Я вскочил на ноги, весь в пыли и изумлении среди громкого смеха прохожих и плоских замечаний моих приятелей, и тогда только приметил, что, обуреваемый страстью, я так быстро мчался по набережной, что затоптал главного хухурунского астронома, горбатого Шимшика, бывшего некогда моим учителем. Шимшик хотел воспользоваться появлением кометы на небе, чтоб на земле обратить общее внимание на себя. Став важно посреди гульбища, он вытянул шею и не сводил тусклых глаз своих с кометы, в том уповании, что гуляющие узнают по его лицу отношения его по должности к этому светилу; но в это время неосторожно был опрокинут мною на мостовую.
Прежде всего я пособил почтенному астроному привстать с земли. Мы уже были окружены толпою ротозеев. Тогда как он чистил и приводил в порядок свою бороду, я поправил на нем платье и подал ему свалившийся с головы его остроконечный колпак, извиняясь перед ним в моей опрометчивости. Но старик был чрезвычайно раздражен моим поступком и обременял меня упреками, что я не умею уважать его седин и глубоких познаний; что он давно предсказал появление этой кометы и что я, опрокинув его во время астрономических его наблюдений, разбил вдребезги прекрасную систему, которую создавал он о течении, свойстве и пользе комет. Я безмолвно выслушал его выговоры, ибо знал, что это громкое негодование имело более предметом дать знать народу, что он астроном и важное лицо в этом случае, чем огорчить и унизить меня перед посторонними. Веселость зрителей, возбужденная его приключением, вдруг превратилась в любопытство, как скоро узнали они, что этот горбатый человек может растолковать им значение появившейся на небе метлы.
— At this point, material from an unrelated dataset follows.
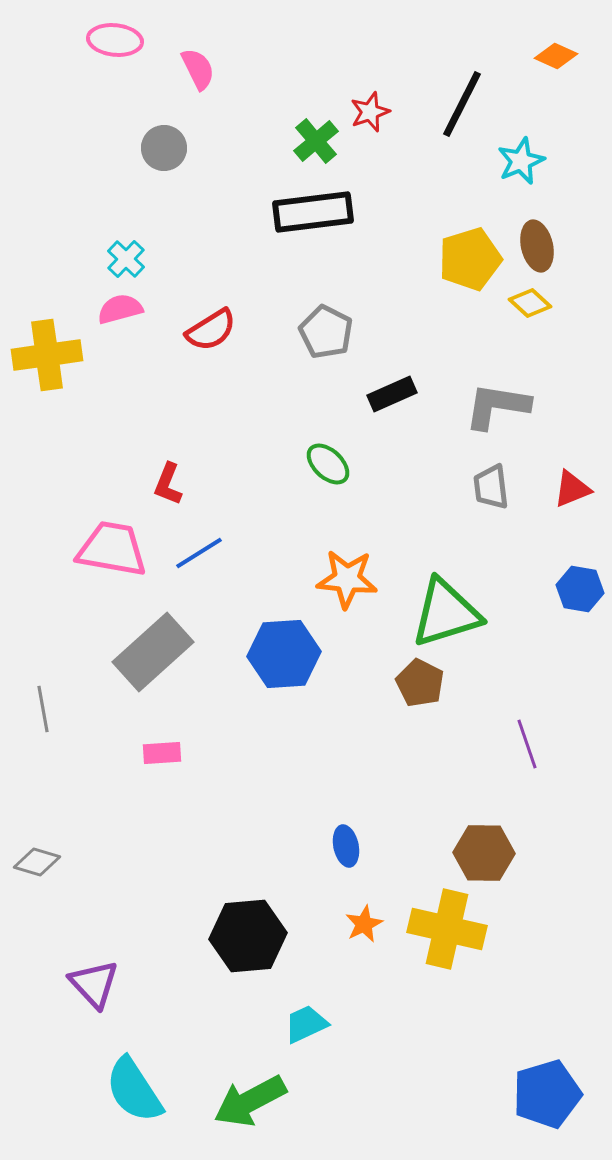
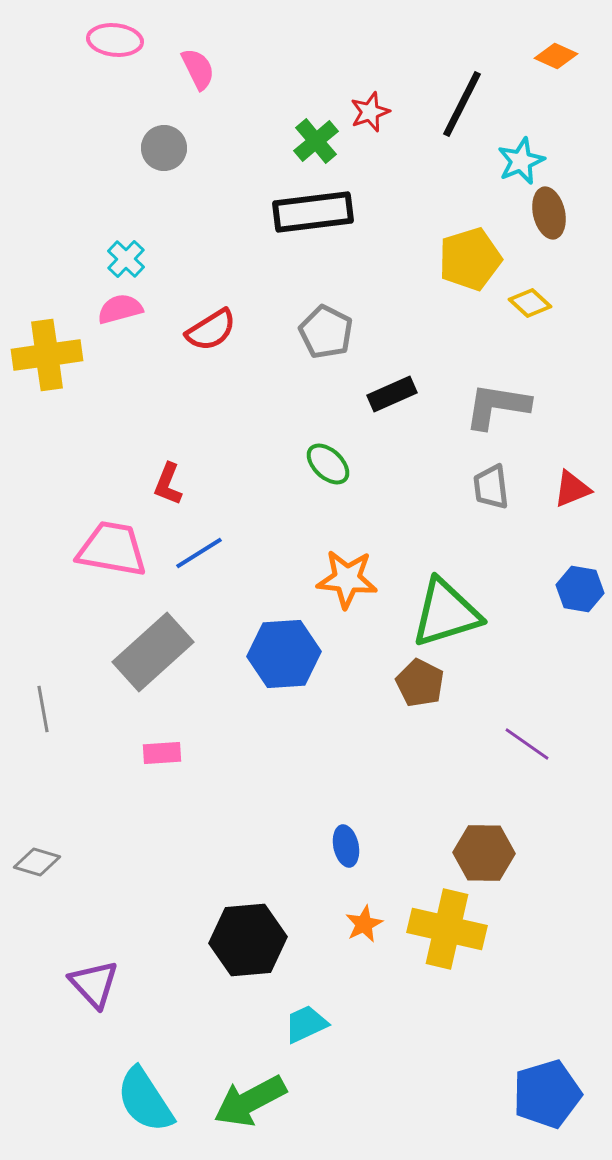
brown ellipse at (537, 246): moved 12 px right, 33 px up
purple line at (527, 744): rotated 36 degrees counterclockwise
black hexagon at (248, 936): moved 4 px down
cyan semicircle at (134, 1090): moved 11 px right, 10 px down
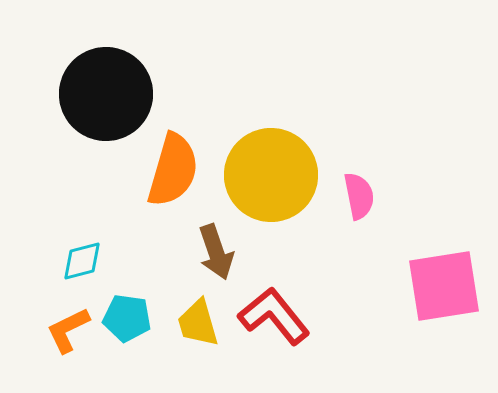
Они осыпали его вопросами, и он в своих ответах умел сообщить себе столько важности, что многие подумали, будто он в самом деле управляет кометами и может разразить любое светило над головою всякого, кто не станет оказывать должного почтения ему и его науке.
Я знал наклонность нашего мудреца к шарлатанству и при первой возможности утащил его оттуда, хотя он неохотно оставлял поприще своего торжества. Когда мы очутились с глазу на глаз, я сказал ему:
– Любезный Шимшик, вы крепко настращали народ этою кометою.
– Нужды нет! - отвечал он равнодушно. - Это возбуждает в невеждах уважение к наукам и ученым.
– Но вы сами мне говорили…
– Я всегда говорил вам, что придет комета. Я предсказывал это лет двадцать тому назад.
– Но вы говорили также, что комет нечего бояться; что эти светила не имеют никакой связи ни с Землею, ни с судьбами ее жителей.
– Да, я говорил это; но теперь я сочиняю другую, совсем новую систему мира, в которой хочу дать кометам занятие несколько важнее прежнего. Я имею убедительные к тому причины, которые объясню тебе после. Но ты, любезный Шабахубосаар! ты рыскаешь по гульбищам, как шальной палеотерион. Ты чуть не задавил твоего старого учителя, внезапно обрушившись на него всем телом. Я уже думал, что комета упала с неба прямо на меня.
– Простите, почтенный Шимшик, я был рассеян, почти не свой…
– Я знаю причину твоей рассеянности. Ты все еще возишься с своею Саяною. Верно, она тебе изменила?
– Отнюдь не то. Я люблю ее, обожаю; она достойна моей любви, хотя, кажется, немножко… ветрена.
– Ведь я тебе предсказывал это восемь месяцев тому назад? Ты не хотел верить!
– Она… она кокетка.
– Я предсказал это, когда она еще была малюткою. Мои предсказания всегда сбываются. И эта комета…
– Я признаюсь вам, что я в отчаянии…
– Понапрасну, друг мой Шабахубосаар! Что же тут необыкновенного?.. Все наши женщины ужасные кокетки".
– Постойте, барон, одно слово! - вскричал опять мой приятель Шпурцманн. - Я думаю, вы не так переводите.
– С чего же вы это взяли? - возразил я.
– Вы уже во второй раз упоминаете о кокетках, - сказал он. - Я не думаю, чтоб кокетки были известны еще до потопа… Тогда водились мамонты, мегалосауры, плезиосауры, палеотерионы и разные драконы и гидры; но кокетки - это произведения новейших времен.
– Извините, любезный доктор, - отвечал я Шпурцманну. - Вот иероглиф, лисица без сердца: это, по грамматике Шампольона-Младшего, должно означать кокетку. Я, кажется, знаю язык иероглифический и перевожу грамматически.